Sestito co-founded HiddenLayer with Jim Ballard and Tanner Burns in 2019. Shortly before, Sestito was leading threat research at Cylance, the antivirus startup later acquired by BlackBerry.
HiddenLayer’s platform provides tools to protect AI models against adversarial attacks, vulnerabilities and malicious code injections. It monitors the inputs and outputs of AI systems, testing models’ integrities prior to deployment.
“Many data scientists rely on pre-trained, open source or proprietary machine learning models to shorten analysis time and simplify the testing effort before gleaning insight from complex datasets.” Sestito said. “This involves using pre-trained, open-source models available for public use – exposing organizations to transfer learning attacks from tampered publicly available models.”

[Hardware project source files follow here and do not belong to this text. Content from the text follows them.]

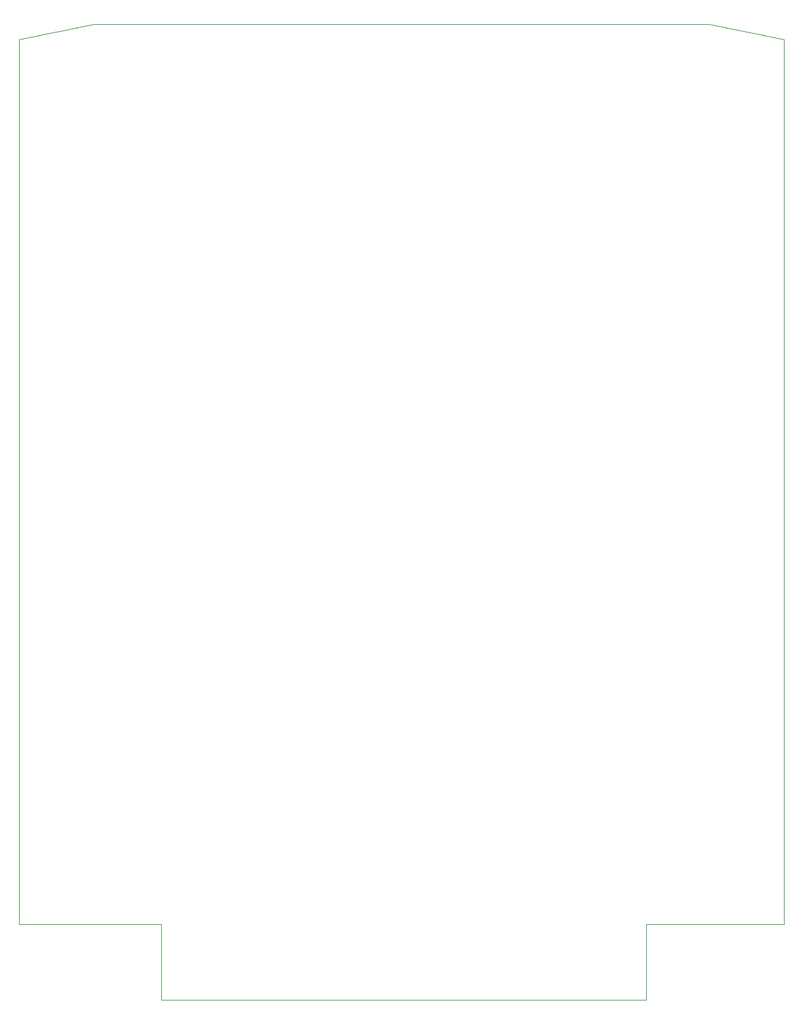
<source format=gbr>
%TF.GenerationSoftware,KiCad,Pcbnew,(6.0.2)*%
%TF.CreationDate,2022-10-27T18:33:53-05:00*%
%TF.ProjectId,REF1329_Breakout,52454631-3332-4395-9f42-7265616b6f75,rev?*%
%TF.SameCoordinates,Original*%
%TF.FileFunction,Profile,NP*%
%FSLAX46Y46*%
G04 Gerber Fmt 4.6, Leading zero omitted, Abs format (unit mm)*
G04 Created by KiCad (PCBNEW (6.0.2)) date 2022-10-27 18:33:53*
%MOMM*%
%LPD*%
G01*
G04 APERTURE LIST*
%TA.AperFunction,Profile*%
%ADD10C,0.002000*%
%TD*%
G04 APERTURE END LIST*
D10*
X94917400Y-145623400D02*
X94917400Y-27623400D01*
X104917400Y-25623400D02*
X94917400Y-27623400D01*
X113865400Y-155624100D02*
X113867400Y-145620400D01*
X104917400Y-25623400D02*
X186917400Y-25623400D01*
X196917400Y-27623400D02*
X196917400Y-145623400D01*
X113867400Y-145620400D02*
X94917400Y-145623400D01*
X178552400Y-145623400D02*
X196917400Y-145623400D01*
X178557400Y-155624100D02*
X113865400Y-155624100D01*
X186917400Y-25623400D02*
X196917400Y-27623400D01*
X178557400Y-155624100D02*
X178552400Y-145623400D01*
M02*

</source>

Lest customers be concerned HiddenLayer has access to their proprietary models, the company claims it uses techniques to observe only vectors — or mathematical representations — of inputs to models and the outputs reslting from them.
“The system learns what’s normal for a unique AI application without ever needing to be explicitly told,” Sestito said.
HiddenLayer also contributes to the MITRE ATLAS, a knowledge base of adversarial AI tactics and techniques maintained by the not-for-profit MITRE corporqation. Sestito claims that HiddenLaycer can protect against all 64 unique attack types listed in ATLAS, including IP theft, model extraction, inferencing attacks, model evasion and data poisoning.
When I last spoke to an expert — AI researcher Mike Cook at the Knives and Paintbrushes collective — about what HiddenLayer’s doing, they said it’s unclear whether the platform’s “truly groundbreaking or new.” But the expert did point out that there’s a benefit to the platform’s packaging up of knowledge about attacks on AI to make them more widely accessible
It’s difficult to pin down real-world examples of attacks at scale against AI. Research into the topic has exploded, with more than 1,500 papers on AI security published in 2019 on the scientific publishing site Arxiv.org, up from 56 in 2016, according to a study from Adversara. But there’s little public reporting on attempts by hackers to, for example, attack commercial facial recognition systems — assuming such attempts are happening in the first place.
On the other hand, some government agencies are sounding the alarm over potential attacks on AI systems.
Recently, the National Cyber Security Center, the U.K.’s cybersecurity governing body, warned of threat actors manipulating the tech behind large language model chatbots (e.g. ChatGPT) to access confidential information, generate offensive content and “trigger unintended consequences.” Elsewhere, last year, the U.S. Government’s Office of Science and Technology Policy published an “AI Bills of Rights,” which recommends that AI systems undergo pre-deployment testing, risk identification and mitigation and ongoing monitoring to demonstrate that they’re safe and effective based on their intended use.
Companies are coming around to this viewpoint, as well — allegedly.
In a Forrester study commission by HiddenLayer (and thus to be taken with a grain of salt), the majority of companies responding said they currently rely on manual processes to address AI model threats and 86% were “extremely concerned or concerned” about their organization’s machine learning model security. Meanwhile, Gartner reported in 2022 that 2 in 5 organizations had an AI privacy breach or security incident within the past year and that 1 in 4 of those attacks were malicious.
Sestito asserts the threat — regardless of its size today — will grow with the AI market, implicitly to the advantage of HiddenLayer. He acknowledges that several startups already offer products designed to make AI systems more robust, including Robust Intelligence, CalypsoAI and Troj.ai. But Sestito claims that HiddenLayer stands alone in its AI-driven detection and response approach.
The platform’s gained traction, certainly. Beyond partnerships with Databricks and Intel, HiddenLayer claims to have Fortune 100 customers in the financial, government and defense — including the U.S. Air Force and Space Force — and cybersecurity industries.
“The breakneck pace of AI adoption has left many organizations struggling to put in place the proper processes, people, and controls necessary to protect against the risks and attacks inherent to machine learning.” Sestito said. “The risk of implementing AI and machine learning into an organization only continues to grow … We are scaling quickly to meet market demand for our platform, which is coming from all industries across the globe.”